First Pair Prompt: report from a possible first of three EM/CA ‘promptathons’

By Saul Albert

At the start of summer 2025, in the grand council chambers of  Cardiff University’s Glamorgan Building, William Housley, Patrik Dahl, Elizabeth Stokoe and Saul Albert, joined by Conversational AI industry expert Cathy Pearl hosted the “First Pair Prompt”. This hybrid workshop gathered 40 EM/CA scholars from around the world to discuss, as Liz Stokoe puts it in her LinkedIn summary, “which conversation analytic and ethnomethodological signal(s) should cut through AI LLM ‘conversational’ noise?”

Participants work together in The Glamorgan Building Chamber and online. Photo: Liz Stokoe

The workshop took the form of a ‘promptathon’, inspired by the format of hands-on technical ‘hackathons’ where participants spent most of their time in hybrid breakout working groups, focused on a range of analytic puzzles thrown up by the current wave of new consumer technologies “that travel under the sign of AI” (Suchman, 2023). These included finding analytic approaches to model-generated videos of vox-pop interactions, talking to an LLM-based patient avatar in a doctor-patient interaction training simulator, and building our own voice agents by writing LLM system prompts. 

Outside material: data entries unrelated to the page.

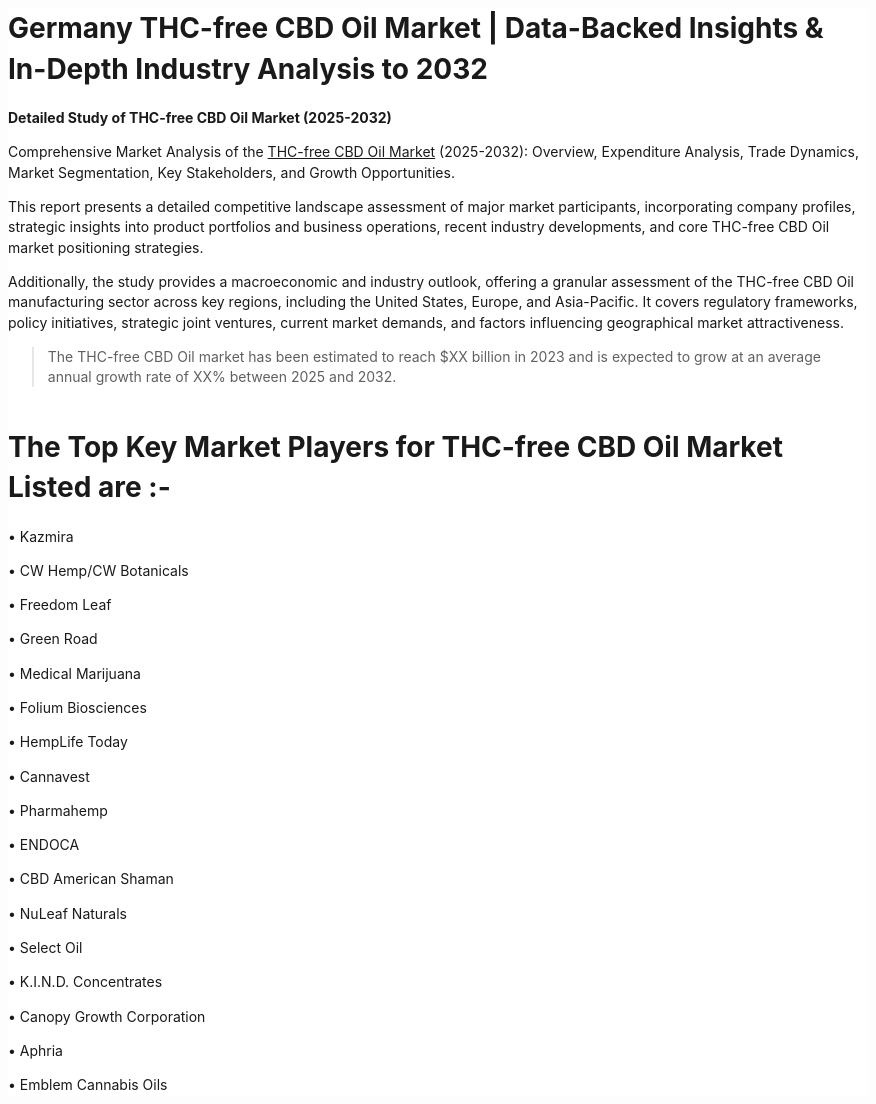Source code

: # Germany THC-free CBD Oil Market | Data-Backed Insights & In-Depth Industry Analysis to 2032

<strong>Detailed Study of THC-free CBD Oil Market (2025-2032)</strong>

Comprehensive Market Analysis of the <a href=https://www.reportsinsights.com/sample/398859>THC-free CBD Oil Market</a> (2025-2032): Overview, Expenditure Analysis, Trade Dynamics, Market Segmentation, Key Stakeholders, and Growth Opportunities.

This report presents a detailed competitive landscape assessment of major market participants, incorporating company profiles, strategic insights into product portfolios and business operations, recent industry developments, and core THC-free CBD Oil market positioning strategies.

Additionally, the study provides a macroeconomic and industry outlook, offering a granular assessment of the THC-free CBD Oil manufacturing sector across key regions, including the United States, Europe, and Asia-Pacific. It covers regulatory frameworks, policy initiatives, strategic joint ventures, current market demands, and factors influencing geographical market attractiveness.

<blockquote class=""article-editor-content__blockquote"">The THC-free CBD Oil market has been estimated to reach $XX billion in 2023 and is expected to grow at an average annual growth rate of XX% between 2025 and 2032.</blockquote>

# <strong>The Top Key Market Players for THC-free CBD Oil Market Listed are :-</strong> 

• Kazmira

• CW Hemp/CW Botanicals

• Freedom Leaf

• Green Road

• Medical Marijuana

• Folium Biosciences

• HempLife Today

• Cannavest

• Pharmahemp

• ENDOCA

• CBD American Shaman

• NuLeaf Naturals

• Select Oil

• K.I.N.D. Concentrates

• Canopy Growth Corporation

• Aphria

• Emblem Cannabis Oils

The aim was to draw together as wide a range of critical, empirical responses to these speculatively situated technologies as possible. As generative tools move into every corner of social and institutional life, we need new analytic perspectives and strategies.

Most importantly, we had a lot of fun, spending most of the time engaged in rich, longer-form conversations in smaller groups, occasionally sharing in hybrid plenary sessions. But the workshop also clearly achieved its central aim: participants discovered many novel perspicuous settings and artifacts being (re)configured by these technologies. Participants also noted key limitations in methodologically ‘standardised’ approaches to transcription, collection, and analysis within EM/CA when straightforwardly applied to these new materials and settings. For example, for many ‘AI’-generated artifacts and data, there is no interactionally grounded endogenous rationale and structure, so some basic tenets of ethnomethodological inquiry do not necessarily hold. As one participant reminded us in their notes on analysing AI-simulated interactions, generated representations of interactional settings and data are not always linked to indexically accessible evidence of “the objective reality of social facts [ …  i.e.,] that and just how every society’s locally, endogenously produced, naturally organized, naturally accountable, ongoing, practical achievement, [is] everywhere, always, only, exactly and entirely members’ work, with no time out, and with no possibility of evasion, hiding out, passing, postponement, or buyouts.” (Garfinkel, 1996 p. 11).

So while the First Pair Prompt was only a possible first, we felt there was certainly an enthusiastic enough response to warrant a Second Pair Prompt on Friday the 12th June 2026 in Loughborough UK and online.